§ Requirement
Scan the records and identify every line in which the string "weight" occurs, then return those lines.

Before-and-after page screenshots
[Start of section]

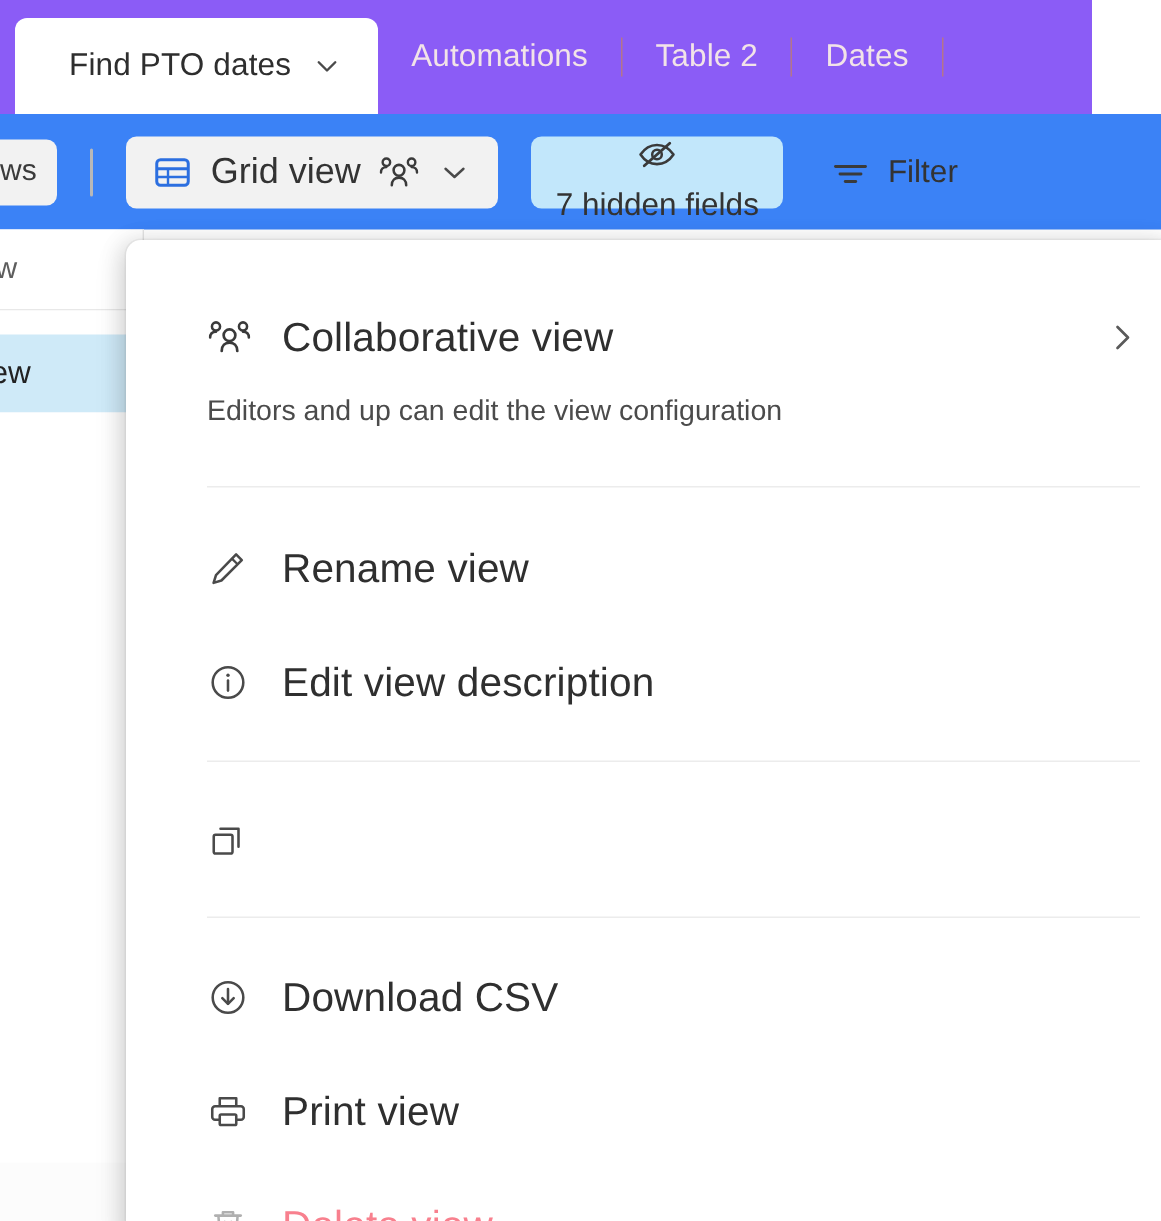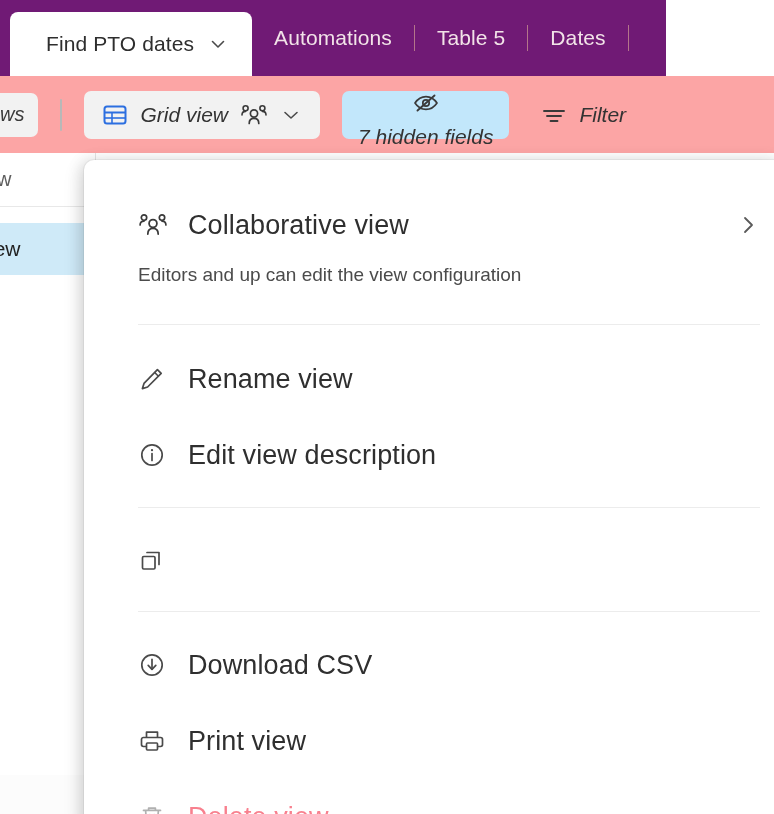--- a/index.html
+++ b/index.html
@@ -18,22 +18,22 @@
     width: 774px;
     height: 814px;
     overflow: hidden;
     background: #ffffff;
   }
 
   
   .tabbar {
     position: absolute;
     left: 0; top: 0;
-    width: 666px; height: 76px;
-    background: #701a75;
+    width: 728px; height: 76px;
+    background: #8b5cf6;
     display: flex;
     align-items: flex-end;
   }
   .tabbar-inner {
     display: flex;
     align-items: flex-end;
     height: 76px;
     padding-left: 0px;
   }
 
@@ -75,25 +75,24 @@
     height: 26px;
     background: #b4758a;
     align-self: center;
   }
 
   
   .toolbar {
     position: absolute;
     left: 0; top: 76px;
     width: 774px; height: 77px;
-    background: #fca5a5;
+    background: #3b82f6;
     display: flex;
     align-items: center;
     padding-left: 0;
-    font-style: italic;
   }
   .toolbar-chip {
     display: flex;
     align-items: center;
     border-radius: 7px;
     height: 44px;
     padding: 0 14px;
     font-size: 20px;
     color: #3b3b3b;
     white-space: nowrap;
@@ -109,21 +108,21 @@
     background: #b8b8b8;
     margin: 0 22px;
     border-radius: 1px;
   }
   .chip-grid {
     background: #f2f2f2;
     gap: 12px;
     padding: 0 18px;
     height: 48px;
   }
-  .chip-grid .gv-label { font-size: 21px; color: #333; }
+  .chip-grid .gv-label { font-size: 24px; color: #333; }
   .chip-hidden {
     background: #c2e7fb;
     gap: 10px;
     padding: 0 16px;
     height: 48px;
     margin-left: 22px;
     font-size: 21px;
     color: #333;
     flex-direction: column;
   }
@@ -258,21 +257,21 @@
           </svg>
         </span>
       </div>
 
       <div class="tab-other">
         <span>Automations</span>
       </div>
       <div class="tab-sep"></div>
 
       <div class="tab-other">
-        <span>Table 5</span>
+        <span>Table 2</span>
       </div>
       <div class="tab-sep"></div>
 
       <div class="tab-other">
         <span>Dates</span>
       </div>
       <div class="tab-sep"></div>
     </div>
   </div>
 

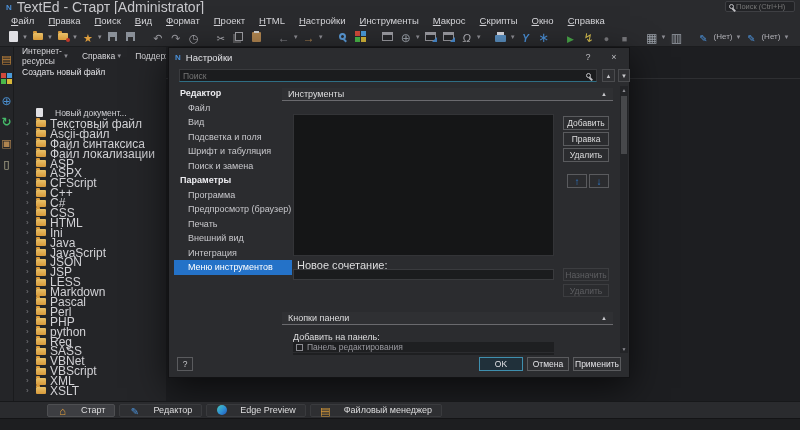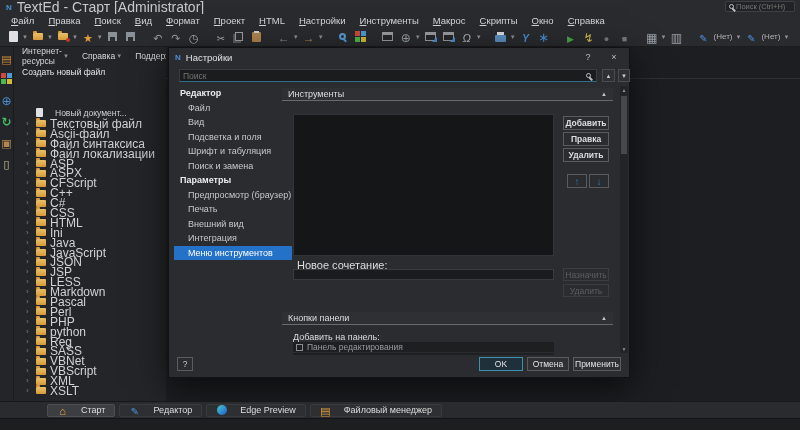--- a/index.html
+++ b/index.html
@@ -151,21 +151,21 @@
   .sec-hdr { position:absolute; left:113px; width:331px; height:13px; background:#2f3033;
     border-bottom:1px solid #6a6a6e; display:flex; align-items:center; padding:0 6px;
     font-size:9px; color:#dededf; justify-content:space-between; }
   .sec-hdr .collapse { font-size:6px; color:#c8c8cc; }
   .hdr-tools { top:40px; } .hdr-panel { top:264px; }
 
   .tools-listbox { position:absolute; left:124px; top:66px; width:261px; height:142px;
     background:#151617; border:1px solid #333437; }
   .side-btn { position:absolute; left:394px; width:46px; height:13.5px; background:#2b2c2f;
     border:1px solid #5a5b5e; display:flex; align-items:center; justify-content:center;
-    font-size:8.5px; color:#dededf;font-weight:bold; }
+    font-size:8.5px; color:#dededf; }
   .btn-add { top:68px; } .btn-edit { top:84px; } .btn-del { top:100px; }
   .arrow-btn { position:absolute; top:126px; width:20px; height:14px; border:1px solid #5a5b5e;
     background:#2b2c2f; display:flex; align-items:center; justify-content:center;
     color:#2f7fd6; font-size:10px; font-weight:bold; }
   .arr-up { left:398px; } .arr-dn { left:420px; }
 
   .shortcut-label { position:absolute; left:128px; top:211px; font-size:11px; color:#dededf; }
   .shortcut-input { position:absolute; left:124px; top:221px; width:261px; height:11px;
     background:#1b1c1e; border:1px solid #3a3b3e; }
   .dis-btn { position:absolute; left:394px; width:46px; height:13px; border:1px solid #3c3d40;
@@ -747,20 +747,23 @@
         </div>
 
         <div class="nav-row">
           <span>Поиск и замена</span>
         </div>
 
         <div class="nav-row hdr">
           <span>Параметры</span>
         </div>
 
+        <div class="nav-row">
+          <span>Программа</span>
+        </div>
 
         <div class="nav-row">
           <span>Предпросмотр (браузер)</span>
         </div>
 
         <div class="nav-row">
           <span>Печать</span>
         </div>
 
         <div class="nav-row">

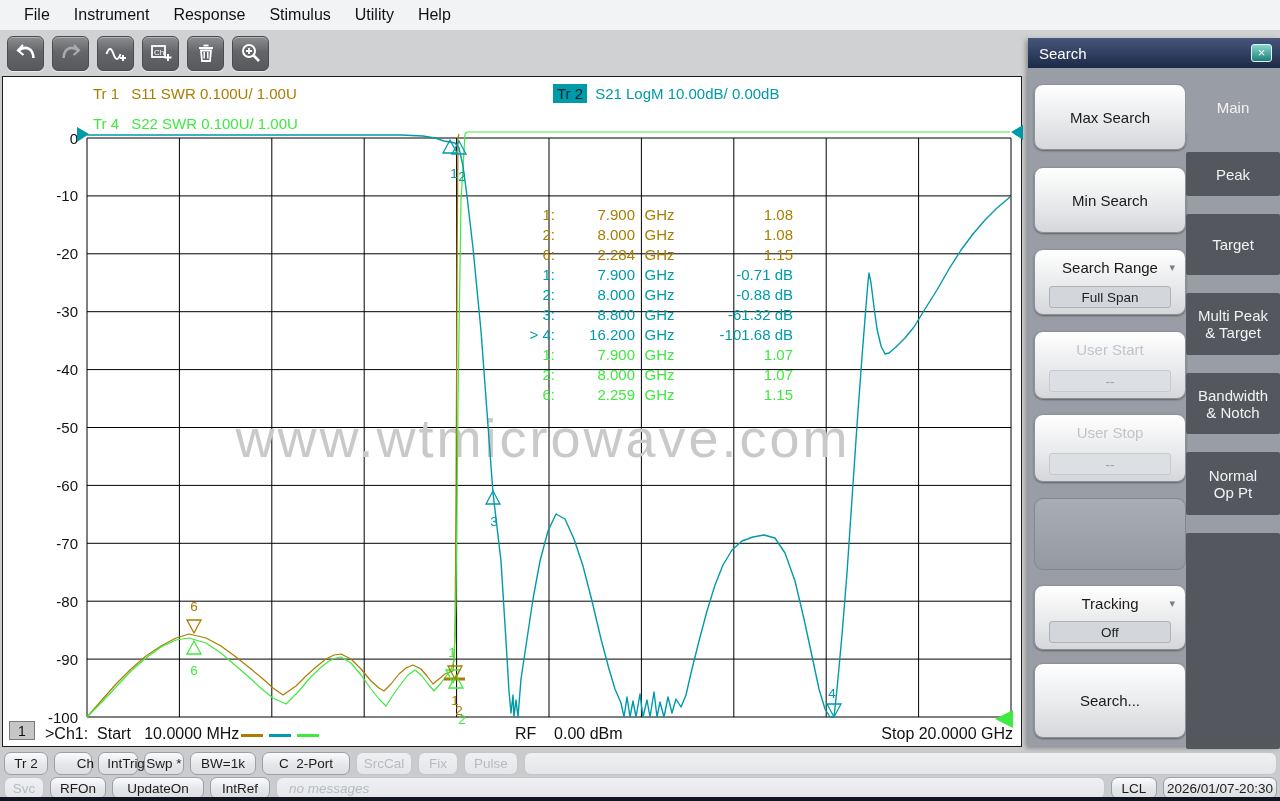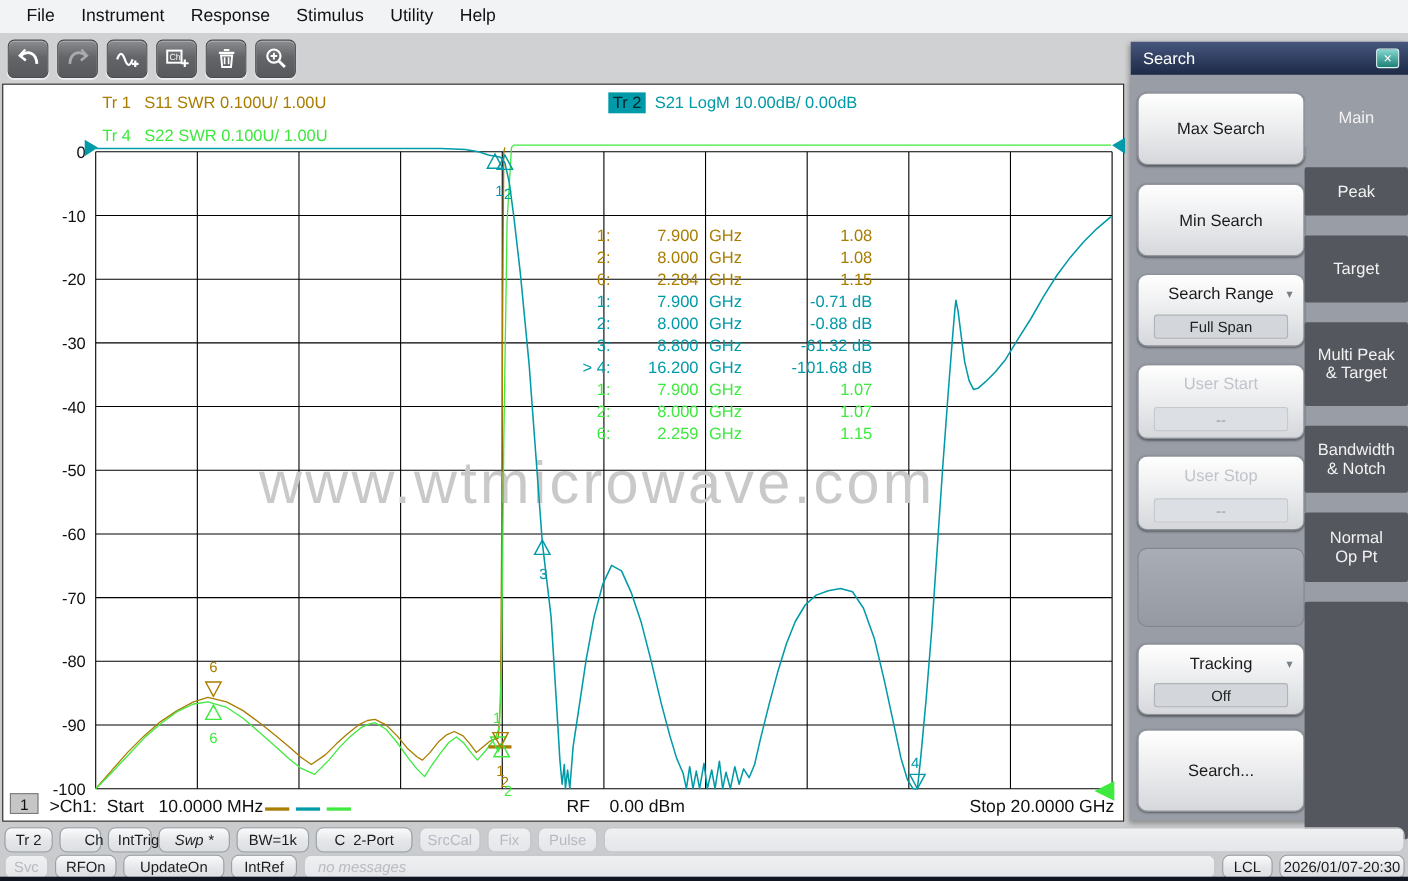--- a/index.html
+++ b/index.html
@@ -281,36 +281,36 @@
           <span class="cb-label">Tracking</span>
           <span class="caret">▾</span>
           <div class="inset">Off</div>
         </div>
         <div class="side-btn" style="top:595px;height:75px;">Search...</div>
       </div>
       <div class="tabs">
         <div class="tab active" style="height:54px;">Main</div>
         <div class="tab" style="height:44px;">Peak</div>
         <div class="tab" style="height:61px;">Target</div>
-        <div class="tab" style="height:76px;">Multi Peak
+        <div class="tab" style="height:62px;">Multi Peak
 &amp; Target</div>
         <div class="tab" style="height:61px;">Bandwidth
 &amp; Notch</div>
         <div class="tab" style="height:63px;">Normal
 Op Pt</div>
         <div class="tab-filler"></div>
       </div>
     </div>
   </div>
 
   <div class="statusrow r1">
     <div class="sbtn" style="width:44px;">Tr 2</div>
     <div class="sbtn" style="width:28px;padding-left:36px;">Ch 1</div>
     <div class="sbtn" style="width:40px;padding-left:16px;">IntTrig</div>
-    <div class="sbtn" style="width:65px;font-style:italic;">Swp *</div>
+    <div class="sbtn" style="width:40px;">Swp *</div>
     <div class="sbtn" style="width:66px;">BW=1k</div>
     <div class="sbtn" style="width:88px;">C  2-Port</div>
     <div class="sbtn off" style="width:56px;">SrcCal</div>
     <div class="sbtn off" style="width:40px;">Fix</div>
     <div class="sbtn off" style="width:54px;">Pulse</div>
     <div class="sbtn off grow"></div>
   </div>
   <div class="statusrow r2">
     <div class="sbtn off" style="width:40px;">Svc</div>
     <div class="sbtn" style="width:56px;">RFOn</div>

[End of section]

§ Task answer
-    font-size:8.5px; color:#dededf;font-weight:bold; }
     color:#2f7fd6; font-size:10px; font-weight:bold; }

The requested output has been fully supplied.